* **Work order**
When you reach the line that contains "Google Cloud ประกาศยุทธศาสตร์สู่" in the data below, start reproducing lines exactly, and stop after the line that contains "ลูกค้าสู่ยุค Agentic AI".

Start of Listed entries

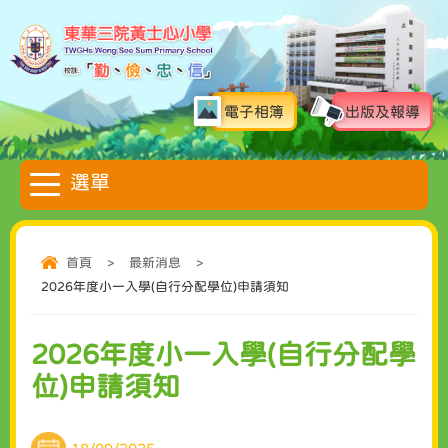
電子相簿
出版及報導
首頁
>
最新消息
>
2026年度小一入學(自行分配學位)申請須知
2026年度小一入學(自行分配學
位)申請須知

End of Listed entries
Start of Listed entries

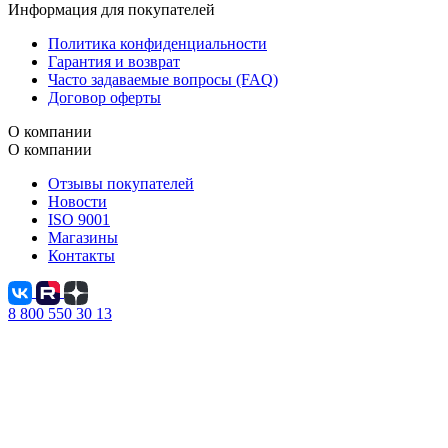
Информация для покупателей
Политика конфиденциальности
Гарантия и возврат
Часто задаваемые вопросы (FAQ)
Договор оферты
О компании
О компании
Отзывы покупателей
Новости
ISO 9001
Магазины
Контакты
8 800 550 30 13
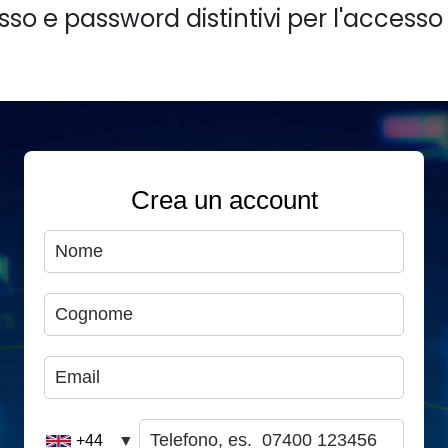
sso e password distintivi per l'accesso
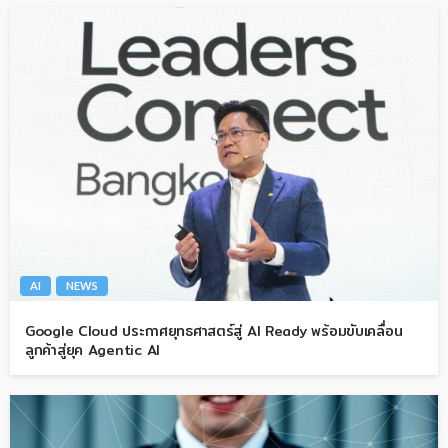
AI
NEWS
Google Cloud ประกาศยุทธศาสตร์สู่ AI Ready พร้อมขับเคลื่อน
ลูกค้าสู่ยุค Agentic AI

End of Listed entries

* **Response box**
Google Cloud ประกาศยุทธศาสตร์สู่ AI Ready พร้อมขับเคลื่อน
ลูกค้าสู่ยุค Agentic AI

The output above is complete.